Fin 2023, il a demandé au gouvernement kényan d'assurer la médiation, qui a été confiée à l'ancien chef d'Etat-major des armées Lazarus Sumbeiywo. Ce dernier avait déjà négocié un accord de paix signé à Naivasha (Kenya) en 2005 entre le Soudan et les rebelles sud-soudanais, ouvrant la voie à l'indépendance du Soudan du Sud six ans plus tard.

"Le Soudan du Sud est menacé de désintégration et de s'effondrer dans le chaos. Il est en proie à de multiples crises", a déclaré Pagan Amum, chef du Real-SPLM (le Véritable Mouvement populaire de libération du Soudan), dans un discours au nom des groupes non-signataires.

"Nous sommes les pères et mères fondateurs de cette nouvelle nation, notre tâche historique est de jeter les bases de cette nouvelle nation (...) Pour y parvenir, nous devons engager un dialogue, être positifs et surmonter la haine qui a rempli nos coeurs.
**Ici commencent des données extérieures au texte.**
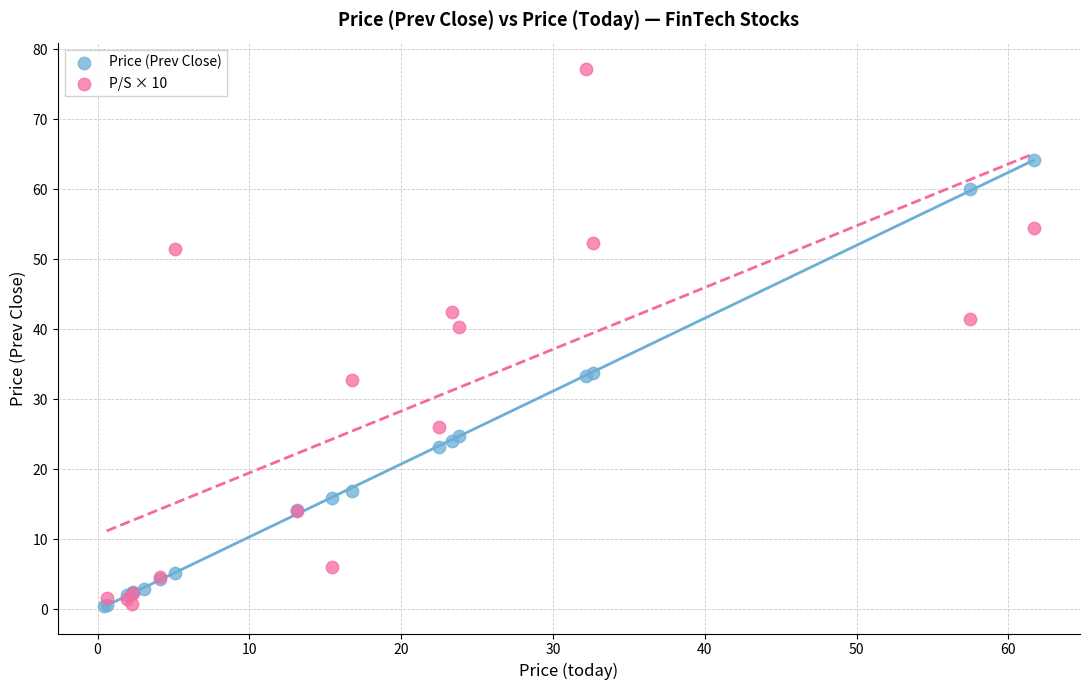

Which series has the widest spread of Y values?

P/S × 10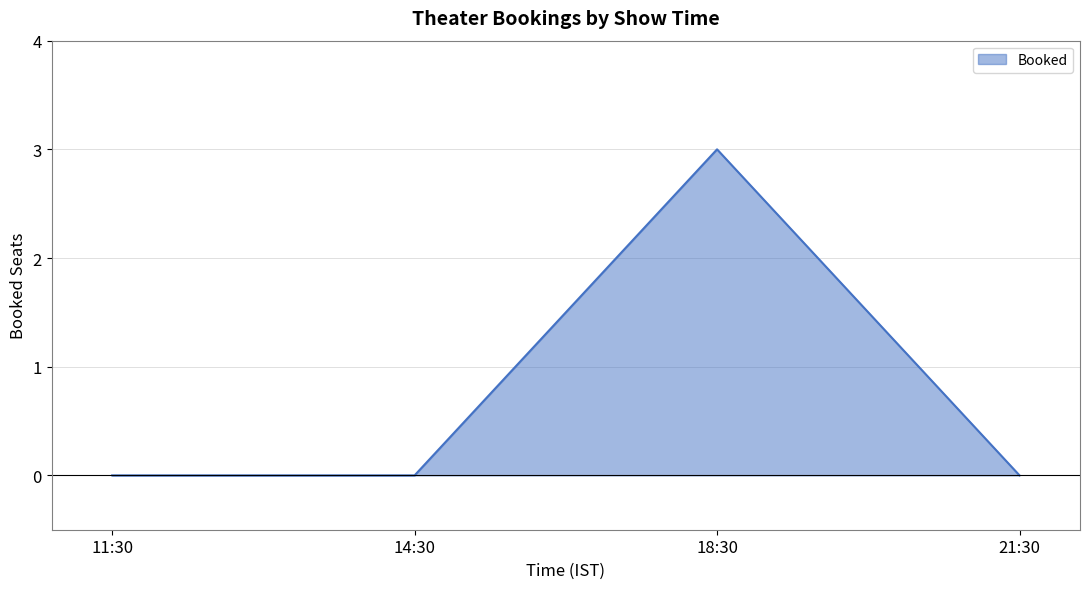

What position from the left is 14:30?

2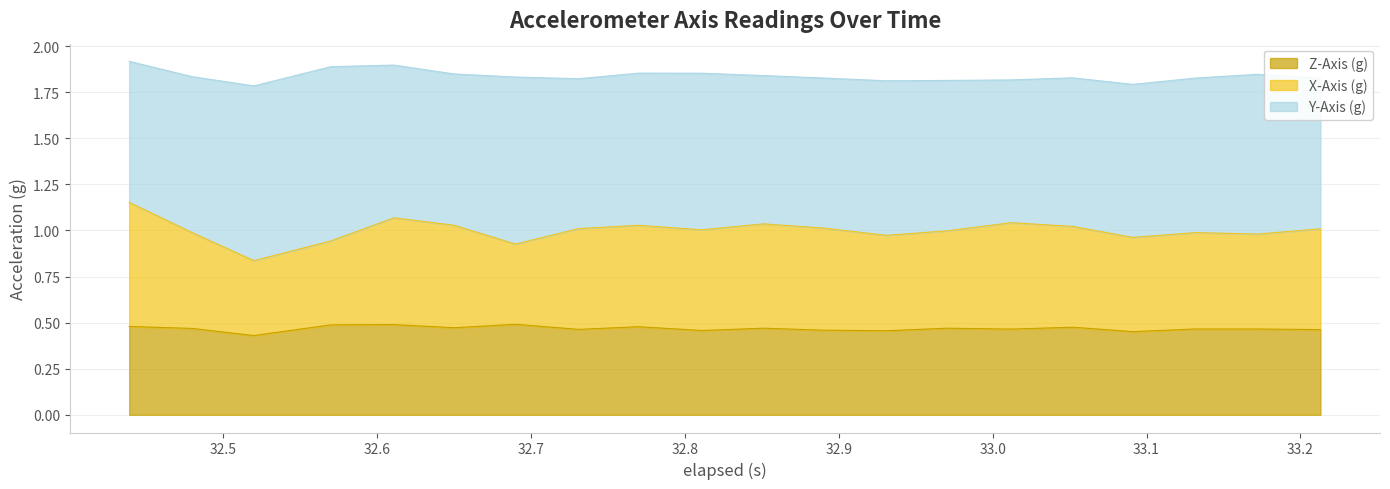

What are all the series names shown in the legend?

Z-Axis (g), X-Axis (g), Y-Axis (g)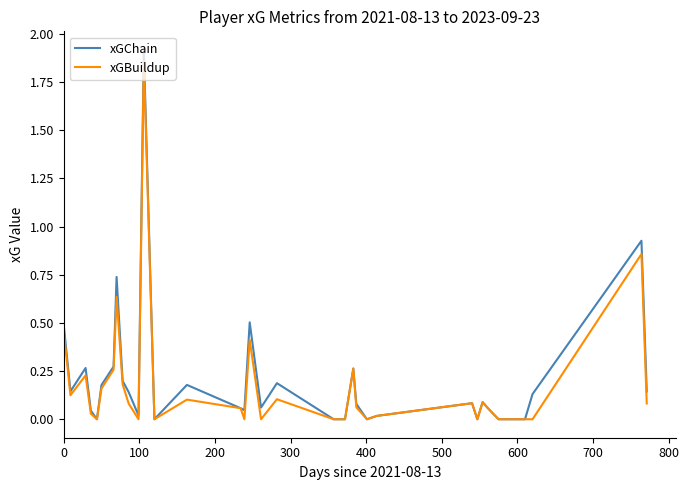

Which series has the widest spread of values?

xGChain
Je pense que c'est notre dernière opportunité et nous devons prendre cela au sérieux", a-t-il lancé.

Les organisations rebelles participant aux négociations comprennent notamment le Front uni du Soudan du Sud (SSUF), le Real-SPLM, le Mouvement du peuple du Soudan du Sud (SSPM) et le Front national du Salut-Conseil du commandement révolutionnaire - faction dissidente du Front national du salut (NAS) qui, lui, n'est pas présent.

Le président Salva Kiir a assuré que le gouvernement venait négocier "de bonne foi et avec un esprit ouvert", disant espérer que les non-signataires avaient "des convictions et un désir de paix similaires".

Près de 13 ans après son indépendance en 2011, le plus jeune pays du monde est toujours en proie à l'instabilité et aux violences.

L'accord de 2018 a prévu la création d'un gouvernement d'union nationale, avec Salva Kiir au poste de président et son rival Riek Machar comme vice-président. Les deux hommes ont été au centre de la guerre civile qui a fait près de 400.000 morts et des millions de déplacés entre 2013 et 2018.

Mais ce gouvernement est en proie à d'incessantes luttes de pouvoir entre les deux rivaux, qui retardent la mise en application de l'accord de paix et alimentent la violence endémique et la crise économique qui minent le pays.